> [TASK BRIEF] Which lines in the data below contain the word "sides"? Return each of them.

> [DATA]
□ □ □ □ □ □ □

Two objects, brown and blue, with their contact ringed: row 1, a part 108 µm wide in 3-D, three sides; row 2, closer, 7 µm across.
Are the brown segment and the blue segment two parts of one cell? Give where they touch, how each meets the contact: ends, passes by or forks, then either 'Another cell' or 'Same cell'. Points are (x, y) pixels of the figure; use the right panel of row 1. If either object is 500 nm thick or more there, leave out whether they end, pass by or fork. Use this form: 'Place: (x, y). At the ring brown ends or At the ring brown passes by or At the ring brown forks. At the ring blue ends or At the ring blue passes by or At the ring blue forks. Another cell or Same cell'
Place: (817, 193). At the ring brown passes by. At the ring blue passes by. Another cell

□ □ □ □ □ □ □

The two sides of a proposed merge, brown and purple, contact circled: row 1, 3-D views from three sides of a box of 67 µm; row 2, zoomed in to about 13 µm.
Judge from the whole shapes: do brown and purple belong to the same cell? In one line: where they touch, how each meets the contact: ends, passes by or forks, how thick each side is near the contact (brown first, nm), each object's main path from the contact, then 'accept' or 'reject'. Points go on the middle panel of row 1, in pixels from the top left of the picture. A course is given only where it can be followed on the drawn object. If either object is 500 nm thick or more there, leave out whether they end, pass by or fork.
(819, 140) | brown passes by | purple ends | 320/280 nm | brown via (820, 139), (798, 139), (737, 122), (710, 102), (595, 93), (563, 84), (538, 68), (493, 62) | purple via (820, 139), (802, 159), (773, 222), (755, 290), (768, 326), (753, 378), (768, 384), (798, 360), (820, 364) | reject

□ □ □ □ □ □ □

> [RESULT]
Two objects, brown and blue, with their contact ringed: row 1, a part 108 µm wide in 3-D, three sides; row 2, closer, 7 µm across.
The two sides of a proposed merge, brown and purple, contact circled: row 1, 3-D views from three sides of a box of 67 µm; row 2, zoomed in to about 13 µm.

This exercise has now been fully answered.